UK’s food & drink suppliers face key decisions to secure futures after Covid-19
The UK’s largest food and drink producers saw a dip in revenue growth but largely weathered the storm of Covid-19 in 2020, OC&C Strategy Consultants’ latest Food and Drink Top 150 shows. Overall revenue growth among the UK’s largest 150 food and drink producers fell to 1.1%, down from 1.9% in 2019, however profit margins among this year’s Top 150 remained robust, rising to 5.8%, up from 5.5% in 2019. Associated British Foods topped the ranking as the UK’s highest grossing food and drink producer for the second successive year.
These relatively stable figures mask significant volatility in both profits and revenues among the Top 150. Revenue for 26 of the Top 150 grew by over 10%, while 20 saw declines of over 10%. Larger brands were able to better manage Covid-related disruption and as a result were able to cash in on other industries, such as hospitality and events, that fell foul to Covid restrictions. Birds Eye, Weetabix and Valeo Foods were among those who saw the most improved margins.
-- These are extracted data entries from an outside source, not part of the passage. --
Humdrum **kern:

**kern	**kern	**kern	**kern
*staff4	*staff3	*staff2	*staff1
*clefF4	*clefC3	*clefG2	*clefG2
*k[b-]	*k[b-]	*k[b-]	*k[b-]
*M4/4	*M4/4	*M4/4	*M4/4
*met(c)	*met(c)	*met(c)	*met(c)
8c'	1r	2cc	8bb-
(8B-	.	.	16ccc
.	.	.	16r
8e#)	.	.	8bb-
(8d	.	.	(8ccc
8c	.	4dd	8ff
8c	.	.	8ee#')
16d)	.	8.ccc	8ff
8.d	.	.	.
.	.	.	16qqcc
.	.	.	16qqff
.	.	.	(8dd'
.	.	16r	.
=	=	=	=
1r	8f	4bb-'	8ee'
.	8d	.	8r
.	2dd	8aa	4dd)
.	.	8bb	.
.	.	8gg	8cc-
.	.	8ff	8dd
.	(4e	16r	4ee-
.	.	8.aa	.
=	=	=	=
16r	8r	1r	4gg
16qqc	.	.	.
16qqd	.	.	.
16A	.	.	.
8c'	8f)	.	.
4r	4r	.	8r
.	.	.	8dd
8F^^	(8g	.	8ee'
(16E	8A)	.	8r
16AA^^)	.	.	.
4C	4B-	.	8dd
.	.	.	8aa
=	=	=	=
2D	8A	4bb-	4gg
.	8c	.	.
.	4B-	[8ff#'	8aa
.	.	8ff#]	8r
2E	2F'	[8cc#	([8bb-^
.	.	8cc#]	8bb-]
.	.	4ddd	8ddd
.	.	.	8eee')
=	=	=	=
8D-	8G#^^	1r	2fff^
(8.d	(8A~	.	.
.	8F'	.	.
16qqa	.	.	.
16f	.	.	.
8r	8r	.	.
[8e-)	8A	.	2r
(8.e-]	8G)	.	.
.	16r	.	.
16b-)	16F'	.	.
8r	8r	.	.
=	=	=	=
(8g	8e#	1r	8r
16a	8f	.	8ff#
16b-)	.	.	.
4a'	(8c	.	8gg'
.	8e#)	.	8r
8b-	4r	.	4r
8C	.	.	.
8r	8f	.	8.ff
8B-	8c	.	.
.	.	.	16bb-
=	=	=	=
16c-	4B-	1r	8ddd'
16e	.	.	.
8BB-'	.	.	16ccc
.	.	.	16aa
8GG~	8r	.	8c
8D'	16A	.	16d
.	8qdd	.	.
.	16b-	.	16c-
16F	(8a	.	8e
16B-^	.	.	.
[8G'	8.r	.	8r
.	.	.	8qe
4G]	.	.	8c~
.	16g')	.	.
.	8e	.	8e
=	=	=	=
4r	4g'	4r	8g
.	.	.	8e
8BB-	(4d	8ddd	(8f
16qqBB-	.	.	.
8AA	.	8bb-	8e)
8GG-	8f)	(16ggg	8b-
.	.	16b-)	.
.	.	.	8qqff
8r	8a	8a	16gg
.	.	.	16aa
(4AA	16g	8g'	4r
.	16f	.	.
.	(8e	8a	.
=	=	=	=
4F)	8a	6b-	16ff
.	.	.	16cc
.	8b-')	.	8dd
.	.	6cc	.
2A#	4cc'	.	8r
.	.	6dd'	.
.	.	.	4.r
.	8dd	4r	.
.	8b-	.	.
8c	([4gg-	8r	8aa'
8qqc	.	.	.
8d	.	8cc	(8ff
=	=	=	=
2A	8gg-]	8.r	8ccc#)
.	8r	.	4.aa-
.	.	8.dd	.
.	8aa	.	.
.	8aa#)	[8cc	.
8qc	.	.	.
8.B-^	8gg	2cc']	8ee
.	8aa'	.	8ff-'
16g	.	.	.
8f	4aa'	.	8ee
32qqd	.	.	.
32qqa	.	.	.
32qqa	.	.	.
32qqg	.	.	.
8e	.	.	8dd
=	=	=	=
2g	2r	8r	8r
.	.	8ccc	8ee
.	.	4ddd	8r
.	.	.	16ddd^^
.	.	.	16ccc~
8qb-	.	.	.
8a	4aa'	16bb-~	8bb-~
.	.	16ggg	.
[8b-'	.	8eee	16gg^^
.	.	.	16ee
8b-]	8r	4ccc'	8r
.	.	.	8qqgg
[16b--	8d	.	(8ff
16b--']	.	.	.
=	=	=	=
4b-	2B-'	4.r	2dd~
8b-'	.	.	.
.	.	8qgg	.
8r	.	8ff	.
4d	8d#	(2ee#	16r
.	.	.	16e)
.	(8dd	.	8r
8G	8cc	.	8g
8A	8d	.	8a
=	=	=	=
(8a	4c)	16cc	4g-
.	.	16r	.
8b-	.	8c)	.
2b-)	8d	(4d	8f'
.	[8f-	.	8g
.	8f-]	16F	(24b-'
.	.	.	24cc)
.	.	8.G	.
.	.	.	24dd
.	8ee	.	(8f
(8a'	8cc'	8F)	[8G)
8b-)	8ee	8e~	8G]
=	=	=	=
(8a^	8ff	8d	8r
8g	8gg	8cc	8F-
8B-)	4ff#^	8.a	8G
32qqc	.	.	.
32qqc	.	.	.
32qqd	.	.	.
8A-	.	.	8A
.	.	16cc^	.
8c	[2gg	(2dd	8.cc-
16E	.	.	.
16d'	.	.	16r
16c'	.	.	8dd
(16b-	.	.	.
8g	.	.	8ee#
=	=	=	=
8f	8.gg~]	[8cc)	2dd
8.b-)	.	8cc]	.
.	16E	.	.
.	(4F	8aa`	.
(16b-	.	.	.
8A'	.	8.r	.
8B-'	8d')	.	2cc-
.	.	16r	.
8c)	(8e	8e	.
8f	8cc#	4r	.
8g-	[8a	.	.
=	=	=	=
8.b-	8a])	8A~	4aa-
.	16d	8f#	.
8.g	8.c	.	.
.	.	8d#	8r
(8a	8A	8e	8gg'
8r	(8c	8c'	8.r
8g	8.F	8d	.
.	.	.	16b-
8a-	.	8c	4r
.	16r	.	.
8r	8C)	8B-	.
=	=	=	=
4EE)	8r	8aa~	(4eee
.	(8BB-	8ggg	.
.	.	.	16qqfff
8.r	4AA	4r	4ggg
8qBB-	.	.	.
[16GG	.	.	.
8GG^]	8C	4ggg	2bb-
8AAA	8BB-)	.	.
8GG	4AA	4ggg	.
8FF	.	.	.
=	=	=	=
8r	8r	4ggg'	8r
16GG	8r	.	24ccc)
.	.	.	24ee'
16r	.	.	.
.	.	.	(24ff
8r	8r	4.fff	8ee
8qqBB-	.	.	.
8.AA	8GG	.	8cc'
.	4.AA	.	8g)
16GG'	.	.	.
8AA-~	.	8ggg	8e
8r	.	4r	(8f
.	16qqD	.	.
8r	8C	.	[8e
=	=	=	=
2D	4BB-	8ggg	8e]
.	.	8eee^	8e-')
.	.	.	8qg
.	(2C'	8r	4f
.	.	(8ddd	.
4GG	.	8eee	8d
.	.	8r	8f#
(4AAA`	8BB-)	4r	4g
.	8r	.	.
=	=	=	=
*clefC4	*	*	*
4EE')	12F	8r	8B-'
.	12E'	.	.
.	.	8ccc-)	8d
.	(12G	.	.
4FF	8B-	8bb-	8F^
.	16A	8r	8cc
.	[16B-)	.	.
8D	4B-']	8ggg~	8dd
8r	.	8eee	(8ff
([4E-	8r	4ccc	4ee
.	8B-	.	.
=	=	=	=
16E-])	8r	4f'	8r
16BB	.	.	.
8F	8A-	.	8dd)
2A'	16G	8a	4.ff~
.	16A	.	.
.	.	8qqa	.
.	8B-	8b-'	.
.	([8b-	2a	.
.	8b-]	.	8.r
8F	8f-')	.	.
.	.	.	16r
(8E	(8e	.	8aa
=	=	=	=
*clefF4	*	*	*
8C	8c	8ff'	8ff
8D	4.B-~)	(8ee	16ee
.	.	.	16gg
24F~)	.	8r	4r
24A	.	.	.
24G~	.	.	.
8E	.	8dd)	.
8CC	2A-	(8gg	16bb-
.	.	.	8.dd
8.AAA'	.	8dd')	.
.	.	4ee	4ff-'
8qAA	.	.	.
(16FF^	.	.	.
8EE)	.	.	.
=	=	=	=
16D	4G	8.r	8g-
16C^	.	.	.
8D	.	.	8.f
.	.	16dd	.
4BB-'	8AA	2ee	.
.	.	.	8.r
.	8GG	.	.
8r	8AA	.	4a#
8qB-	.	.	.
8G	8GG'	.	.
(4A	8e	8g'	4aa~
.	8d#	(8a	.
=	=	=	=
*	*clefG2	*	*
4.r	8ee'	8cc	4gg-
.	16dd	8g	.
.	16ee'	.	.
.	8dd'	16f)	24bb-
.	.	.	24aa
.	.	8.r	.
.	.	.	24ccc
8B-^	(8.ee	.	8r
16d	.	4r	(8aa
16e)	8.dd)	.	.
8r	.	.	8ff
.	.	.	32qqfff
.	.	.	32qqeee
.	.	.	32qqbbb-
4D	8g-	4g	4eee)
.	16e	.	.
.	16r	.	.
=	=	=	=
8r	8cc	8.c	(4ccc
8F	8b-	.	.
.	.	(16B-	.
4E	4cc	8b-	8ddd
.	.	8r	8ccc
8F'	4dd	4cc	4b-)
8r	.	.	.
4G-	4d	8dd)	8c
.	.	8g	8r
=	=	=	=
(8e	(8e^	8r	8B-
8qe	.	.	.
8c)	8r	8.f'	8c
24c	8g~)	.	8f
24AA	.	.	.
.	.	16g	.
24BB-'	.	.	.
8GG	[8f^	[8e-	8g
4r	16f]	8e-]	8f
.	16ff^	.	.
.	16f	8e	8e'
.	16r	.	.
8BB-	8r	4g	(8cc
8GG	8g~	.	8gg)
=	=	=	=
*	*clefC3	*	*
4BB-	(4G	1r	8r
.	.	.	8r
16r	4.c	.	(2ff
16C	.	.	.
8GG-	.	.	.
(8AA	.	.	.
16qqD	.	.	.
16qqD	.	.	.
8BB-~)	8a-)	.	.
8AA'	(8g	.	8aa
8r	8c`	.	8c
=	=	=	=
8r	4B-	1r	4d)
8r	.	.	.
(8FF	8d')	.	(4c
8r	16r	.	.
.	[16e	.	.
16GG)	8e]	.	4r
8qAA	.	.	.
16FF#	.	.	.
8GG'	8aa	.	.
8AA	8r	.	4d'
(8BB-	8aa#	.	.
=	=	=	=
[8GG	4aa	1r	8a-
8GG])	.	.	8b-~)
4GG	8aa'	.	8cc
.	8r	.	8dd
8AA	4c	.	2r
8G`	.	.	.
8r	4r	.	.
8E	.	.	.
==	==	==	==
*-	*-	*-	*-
Despite a challenging backdrop, there was an above average level of deal-making in the sector, illustrating an attractive space for investment going into 2022, according to OC&C Strategy Consultants. There were 13 deals completed in 2020 among the Top 150, most notably Bain Capital’s acquisition of Valeo Foods and Mondelez’s acquisition of Grenade. This is a trend that has continued into 2021, with 15 deals completed already, with a minimum of nine more expected before the year is out.
Nilpesh Patel, partner at OC&C Strategy Consultants, comments: “The fortunes for the food and drink sector during 2020 can truly be classed as mixed. Scale allowed larger brands to better absorb the shockwaves of Covid, with smaller players and those more reliant on international sales struggling. However, the industry has bounced back well in 2021 with M&A activity buoyant and the sector clearly benefitting from private equity interest. This is despite labour shortages, increasing input costs and rising global inflation painting an uncertain picture.”
Among the businesses that enjoyed a strong 12 months were the Eight Fifty Food Group, who after acquiring seafood producer Youngs in 2019 and expanding its product offer has seen positive results with turnover up 14.7%. The business, which rose from 18th to 16th in the rankings this year, has since been acquired by Canadian player Sofina Group.
Premier Foods, meanwhile, capitalised on consumers’ growing preference to stick with trusted brands, seeing margins increase by 16.4% and rising to 21st in the Top 150. Warburtons, Tilda and Albert Bartlett also enjoyed strong years thanks to product expansion and prioritising innovation.
The Index also uncovered the extent to which consumers are now looking for convenience in their grocery shopping, a trend that the pandemic has brought into even keener focus. Year-on-year online channel sales rocketed from £11.6bn in 2019 to £18bn in 2020, with sales forecast to reach £22.6bn in 2022 amid the new wave of rapid grocery delivery services such as Gorillas and Getir.
The Top 150 are also having to pay increasing attention to their sustainability footprint, mirroring trends seen across other FMCG sectors. An OC&C survey conducted as part of the report found that over 50% of UK consumers are now making decisions entirely or partially influenced by sustainability. As a result, the Top 150 are placing greater emphasis on their ESG work in their external communications – three fifths (58%) of the Top 150 included a mention of ESG in their yearly reports.
Nilpesh Patel comments: “Convenience has taken on a new meaning, with consumer expectations in this area higher than ever. For legacy businesses, the next growth opportunity and challenge will be how effectively they can pivot to these more practical options for consumers. When it comes to sustainability, consumers are also voting with their feet. This trend is here to stay, and businesses must continue to enact changes within their governance structures and supply chains, otherwise, they risk being left behind.
“There are significant investments in these areas from the Top 150 and the level of M&A activity shows an industry-wide willingness to enact change. As a result, senior executives are increasingly considering a combination of financial and reputational factors when deciding how to adjust their business models.”